▶ [ABOUT THIS EXERCISE]:
The required output is a single number: how many lines of the material contain the string "panellists".

▶ [INPUT DATA]:
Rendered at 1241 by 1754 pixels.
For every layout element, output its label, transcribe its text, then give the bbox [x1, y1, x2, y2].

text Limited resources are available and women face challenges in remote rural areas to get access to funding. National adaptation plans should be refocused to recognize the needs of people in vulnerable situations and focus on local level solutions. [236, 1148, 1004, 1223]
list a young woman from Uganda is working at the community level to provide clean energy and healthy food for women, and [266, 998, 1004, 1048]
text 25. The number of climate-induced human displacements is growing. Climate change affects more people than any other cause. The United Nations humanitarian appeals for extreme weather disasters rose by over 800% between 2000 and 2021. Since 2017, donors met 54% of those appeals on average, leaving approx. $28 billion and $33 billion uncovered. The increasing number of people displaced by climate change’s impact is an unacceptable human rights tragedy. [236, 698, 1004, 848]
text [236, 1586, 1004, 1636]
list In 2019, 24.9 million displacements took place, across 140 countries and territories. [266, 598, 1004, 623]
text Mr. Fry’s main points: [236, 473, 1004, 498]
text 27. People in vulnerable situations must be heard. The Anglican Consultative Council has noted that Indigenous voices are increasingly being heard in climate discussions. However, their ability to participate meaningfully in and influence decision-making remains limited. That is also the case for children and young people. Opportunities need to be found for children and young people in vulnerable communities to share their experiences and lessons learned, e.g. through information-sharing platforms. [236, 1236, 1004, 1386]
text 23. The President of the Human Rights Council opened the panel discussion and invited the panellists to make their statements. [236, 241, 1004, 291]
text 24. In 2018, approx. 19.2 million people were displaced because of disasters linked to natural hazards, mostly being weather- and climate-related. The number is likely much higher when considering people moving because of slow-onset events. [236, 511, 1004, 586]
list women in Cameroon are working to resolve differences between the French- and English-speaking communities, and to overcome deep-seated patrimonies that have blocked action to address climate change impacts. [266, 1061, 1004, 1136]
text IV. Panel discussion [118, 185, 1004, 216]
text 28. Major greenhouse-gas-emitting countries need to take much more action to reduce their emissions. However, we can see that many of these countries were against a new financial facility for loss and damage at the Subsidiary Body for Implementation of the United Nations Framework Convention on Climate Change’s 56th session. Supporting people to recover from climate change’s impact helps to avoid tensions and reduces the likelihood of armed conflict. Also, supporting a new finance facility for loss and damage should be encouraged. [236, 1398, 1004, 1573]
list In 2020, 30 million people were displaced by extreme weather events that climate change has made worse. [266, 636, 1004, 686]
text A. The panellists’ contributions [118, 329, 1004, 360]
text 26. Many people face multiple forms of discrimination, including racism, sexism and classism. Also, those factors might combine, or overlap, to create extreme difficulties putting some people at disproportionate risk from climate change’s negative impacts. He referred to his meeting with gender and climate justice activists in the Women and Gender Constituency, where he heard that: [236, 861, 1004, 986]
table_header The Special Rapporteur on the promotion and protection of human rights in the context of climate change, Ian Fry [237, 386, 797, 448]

...

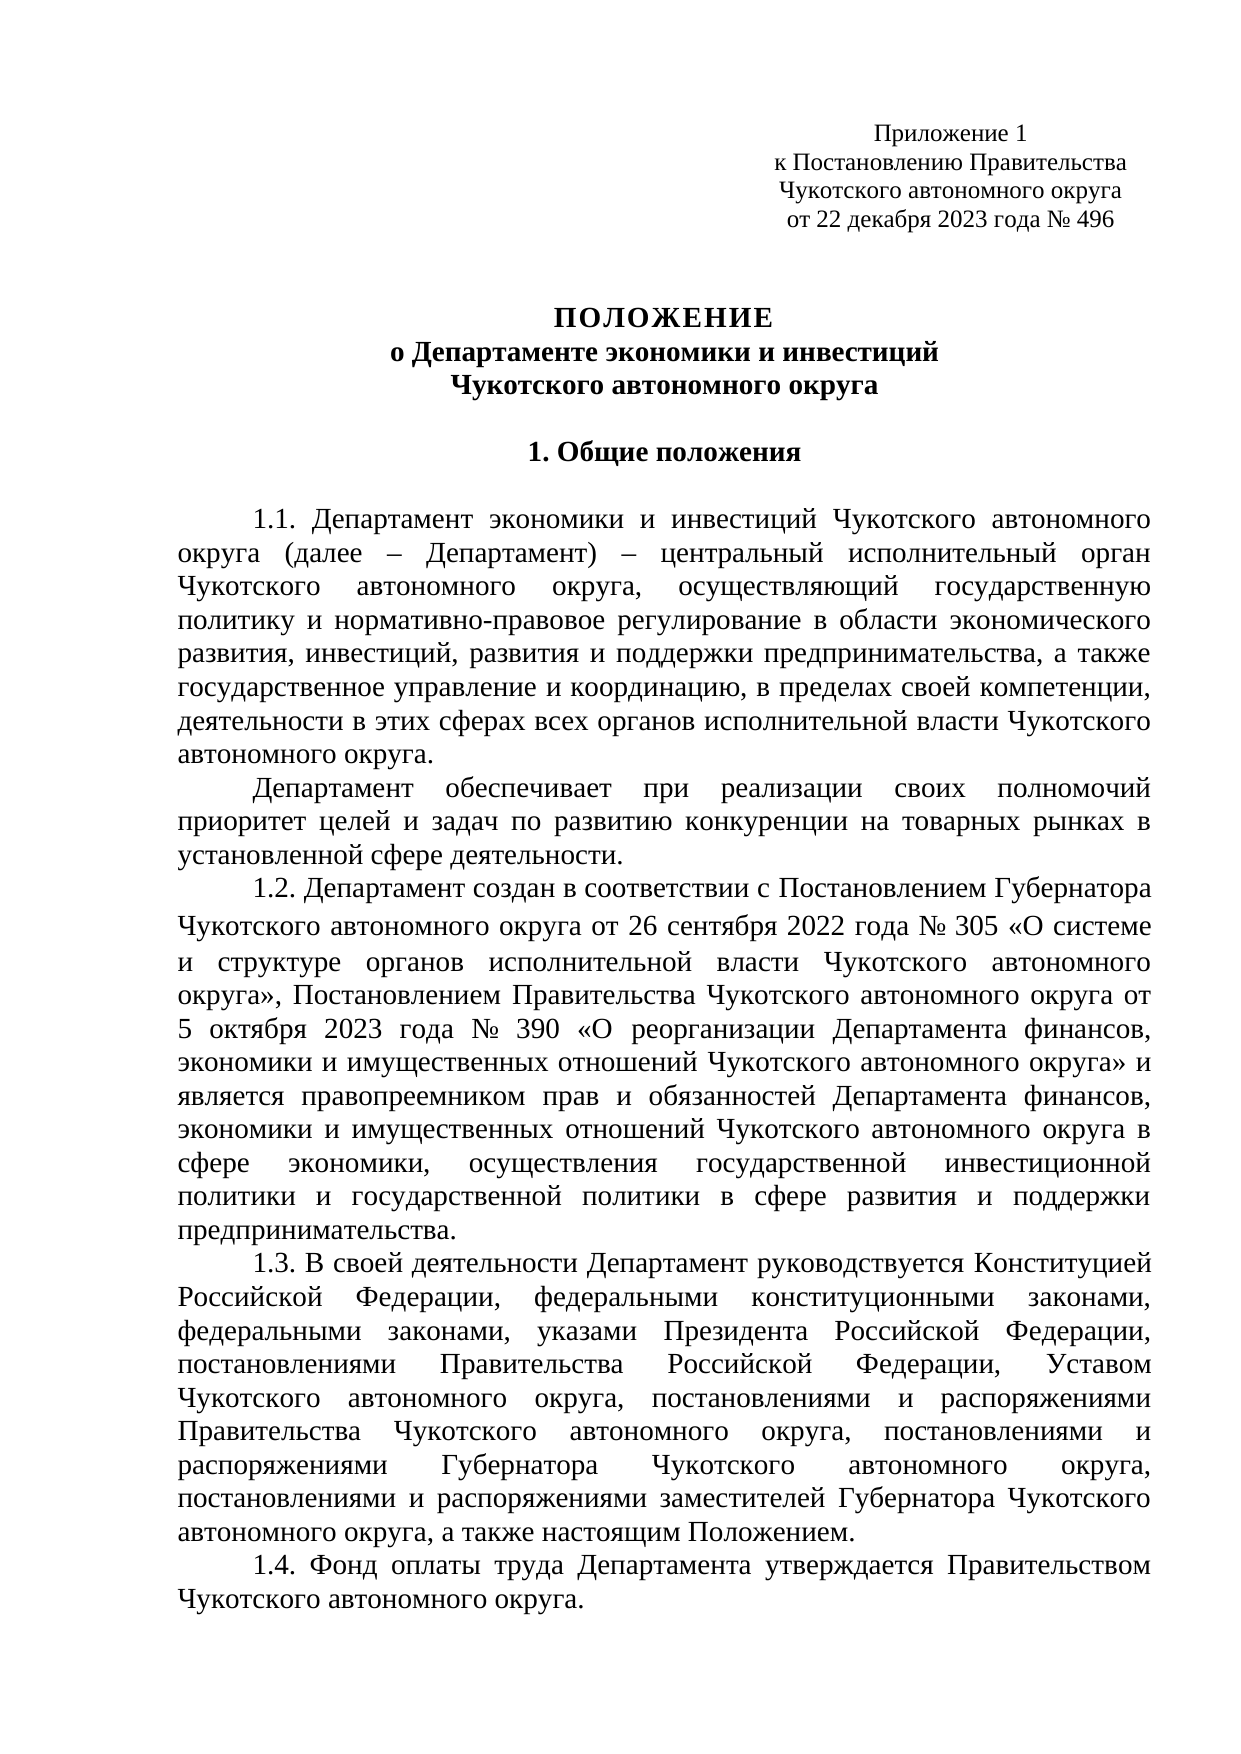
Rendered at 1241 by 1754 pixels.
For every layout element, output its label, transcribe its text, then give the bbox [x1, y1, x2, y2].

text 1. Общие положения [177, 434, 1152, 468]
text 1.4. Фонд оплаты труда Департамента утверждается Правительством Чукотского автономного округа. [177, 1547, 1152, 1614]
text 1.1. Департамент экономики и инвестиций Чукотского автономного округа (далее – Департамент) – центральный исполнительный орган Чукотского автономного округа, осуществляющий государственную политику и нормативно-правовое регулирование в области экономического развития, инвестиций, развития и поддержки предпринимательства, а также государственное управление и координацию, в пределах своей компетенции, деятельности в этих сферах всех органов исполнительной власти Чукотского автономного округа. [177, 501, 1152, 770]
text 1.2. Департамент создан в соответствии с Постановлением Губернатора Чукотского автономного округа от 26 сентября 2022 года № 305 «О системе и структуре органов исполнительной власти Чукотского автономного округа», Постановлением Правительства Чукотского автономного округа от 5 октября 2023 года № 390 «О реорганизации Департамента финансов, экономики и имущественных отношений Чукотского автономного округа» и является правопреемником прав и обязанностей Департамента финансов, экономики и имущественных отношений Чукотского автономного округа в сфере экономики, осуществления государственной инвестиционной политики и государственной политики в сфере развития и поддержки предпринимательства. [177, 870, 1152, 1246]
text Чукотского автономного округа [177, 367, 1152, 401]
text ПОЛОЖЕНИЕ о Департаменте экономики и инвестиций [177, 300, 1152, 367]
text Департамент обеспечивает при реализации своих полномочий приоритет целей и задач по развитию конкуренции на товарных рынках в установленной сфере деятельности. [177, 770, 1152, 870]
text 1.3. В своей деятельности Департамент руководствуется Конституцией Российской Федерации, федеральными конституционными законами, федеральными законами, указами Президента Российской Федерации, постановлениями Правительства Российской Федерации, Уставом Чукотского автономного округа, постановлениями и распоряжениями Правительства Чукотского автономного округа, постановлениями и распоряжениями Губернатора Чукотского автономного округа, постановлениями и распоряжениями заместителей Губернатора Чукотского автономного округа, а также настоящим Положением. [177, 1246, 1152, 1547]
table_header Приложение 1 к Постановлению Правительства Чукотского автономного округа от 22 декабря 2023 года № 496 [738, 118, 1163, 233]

▶ [RESULT OF THIS TASK]:
2